_Exercise directions_. Find the string "elbow" in the records. Copy every line it appears in.
___ Record extracts ___
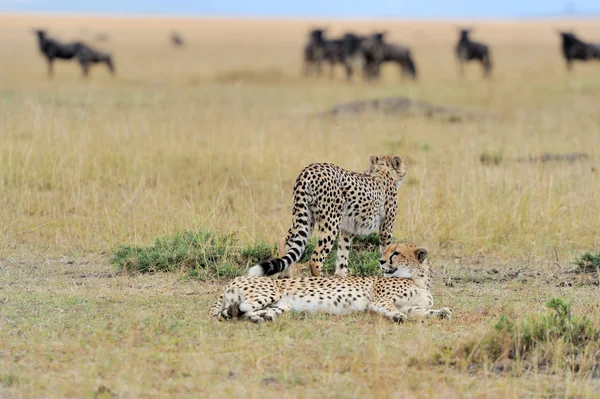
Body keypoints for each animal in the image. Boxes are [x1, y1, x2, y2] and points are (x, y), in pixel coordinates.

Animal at [211, 242, 450, 324]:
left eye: (396, 253)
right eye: (386, 251)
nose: (381, 261)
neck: (418, 280)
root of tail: (234, 279)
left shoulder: (412, 306)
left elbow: (422, 311)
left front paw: (441, 312)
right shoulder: (380, 301)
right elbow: (392, 309)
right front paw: (397, 317)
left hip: (282, 305)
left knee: (243, 311)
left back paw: (262, 317)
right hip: (268, 293)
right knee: (237, 310)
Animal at [246, 155, 406, 280]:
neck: (383, 171)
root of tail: (309, 170)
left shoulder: (348, 228)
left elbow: (342, 253)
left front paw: (341, 276)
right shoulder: (386, 228)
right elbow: (386, 250)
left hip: (305, 216)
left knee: (285, 241)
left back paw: (285, 275)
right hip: (331, 221)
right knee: (315, 258)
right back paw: (321, 279)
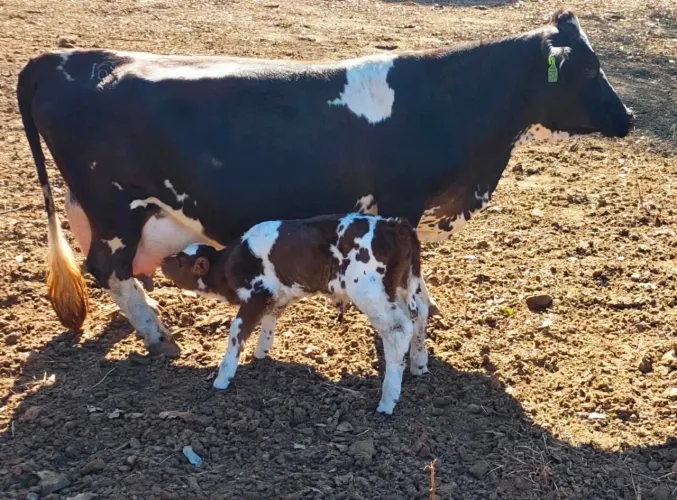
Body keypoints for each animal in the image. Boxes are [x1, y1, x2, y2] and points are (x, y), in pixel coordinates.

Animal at [16, 9, 634, 357]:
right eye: (587, 68)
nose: (628, 118)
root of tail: (65, 58)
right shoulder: (401, 206)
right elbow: (406, 286)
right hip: (113, 207)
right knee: (107, 270)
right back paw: (155, 331)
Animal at [160, 213, 431, 414]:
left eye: (180, 261)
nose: (162, 260)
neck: (228, 265)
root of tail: (395, 225)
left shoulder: (255, 295)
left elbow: (237, 332)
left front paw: (223, 377)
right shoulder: (277, 295)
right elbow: (270, 319)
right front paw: (261, 352)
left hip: (369, 290)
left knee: (398, 329)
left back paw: (387, 401)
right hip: (401, 286)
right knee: (420, 313)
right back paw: (418, 364)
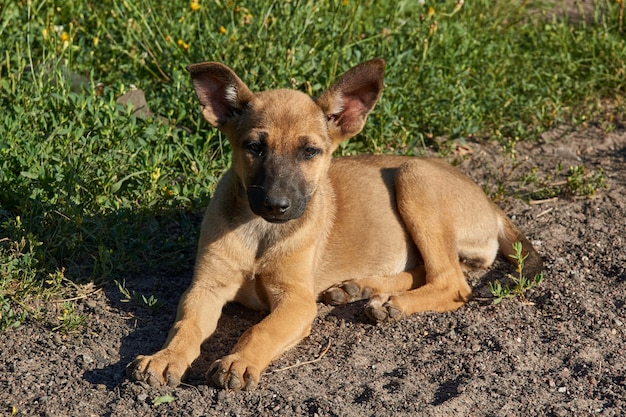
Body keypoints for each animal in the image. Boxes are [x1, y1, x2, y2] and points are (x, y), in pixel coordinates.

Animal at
___
_Solution to this problem_.
left elbow: (422, 311)
right elbow: (392, 309)
left elbow: (342, 253)
right elbow: (386, 250)
right elbow: (406, 286)
left elbow: (237, 332)
right elbow: (270, 319)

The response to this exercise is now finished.